→ Given entries
/---

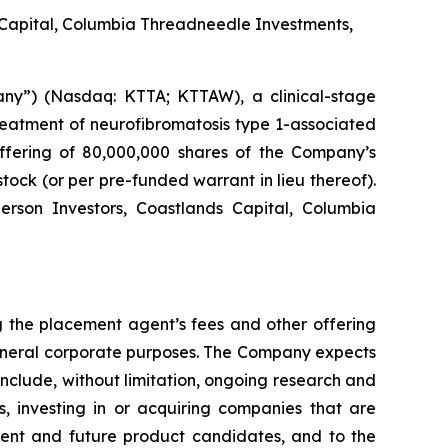
 Capital, Columbia Threadneedle Investments,
ny”) (Nasdaq: KTTA; KTTAW), a clinical-stage
reatment of neurofibromatosis type 1-associated
ffering of 80,000,000 shares of the Company’s
tock (or per pre-funded warrant in lieu thereof).
erson Investors, Coastlands Capital, Columbia
 the placement agent’s fees and other offering
general corporate purposes. The Company expects
 include, without limitation, ongoing research and
s, investing in or acquiring companies that are
rrent and future product candidates, and to the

\---

→ Directions
Can you arrange every line of text in the data above into a Markdown table with two columns, Row for a running number and Line for the text, skipping any blank lines? Leave the pictures out of your answer.

→ Answer to this exercise
| Row | Line |
|---|---|
| 1 |  Capital, Columbia Threadneedle Investments, |
| 2 | ny”) (Nasdaq: KTTA; KTTAW), a clinical-stage |
| 3 | reatment of neurofibromatosis type 1-associated |
| 4 | ffering of 80,000,000 shares of the Company’s |
| 5 | tock (or per pre-funded warrant in lieu thereof). |
| 6 | erson Investors, Coastlands Capital, Columbia |
| 7 |  the placement agent’s fees and other offering |
| 8 | general corporate purposes. The Company expects |
| 9 |  include, without limitation, ongoing research and |
| 10 | s, investing in or acquiring companies that are |
| 11 | rrent and future product candidates, and to the |